Top of Material shown

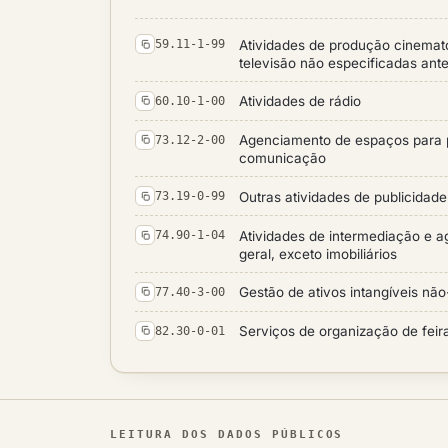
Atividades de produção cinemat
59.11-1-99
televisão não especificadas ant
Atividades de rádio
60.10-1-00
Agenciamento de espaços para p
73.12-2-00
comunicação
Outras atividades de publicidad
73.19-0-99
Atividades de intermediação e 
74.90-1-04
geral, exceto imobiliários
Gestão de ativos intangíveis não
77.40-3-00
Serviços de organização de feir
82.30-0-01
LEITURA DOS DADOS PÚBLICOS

Bottom of Material shown
Top of Material shown

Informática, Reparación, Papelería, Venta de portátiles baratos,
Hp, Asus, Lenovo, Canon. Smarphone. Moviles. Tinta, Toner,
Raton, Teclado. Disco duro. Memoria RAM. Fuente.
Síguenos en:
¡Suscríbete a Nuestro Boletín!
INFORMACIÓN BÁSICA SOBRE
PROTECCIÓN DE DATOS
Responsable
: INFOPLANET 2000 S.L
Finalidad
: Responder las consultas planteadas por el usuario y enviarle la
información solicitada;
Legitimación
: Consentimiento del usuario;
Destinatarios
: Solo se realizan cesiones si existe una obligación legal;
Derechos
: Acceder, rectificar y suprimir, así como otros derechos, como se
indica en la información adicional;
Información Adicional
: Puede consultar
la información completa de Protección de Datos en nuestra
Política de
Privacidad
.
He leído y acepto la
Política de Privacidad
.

Bottom of Material shown

__Exercise objective__. Please restate word for word the lines from the line with "Atividades de produção cinemat" to the line with "LEITURA DOS DADOS PÚBLICOS", including both of those lines.

__Finished exercise__.
Atividades de produção cinemat
59.11-1-99
televisão não especificadas ant
Atividades de rádio
60.10-1-00
Agenciamento de espaços para p
73.12-2-00
comunicação
Outras atividades de publicidad
73.19-0-99
Atividades de intermediação e 
74.90-1-04
geral, exceto imobiliários
Gestão de ativos intangíveis não
77.40-3-00
Serviços de organização de feir
82.30-0-01
LEITURA DOS DADOS PÚBLICOS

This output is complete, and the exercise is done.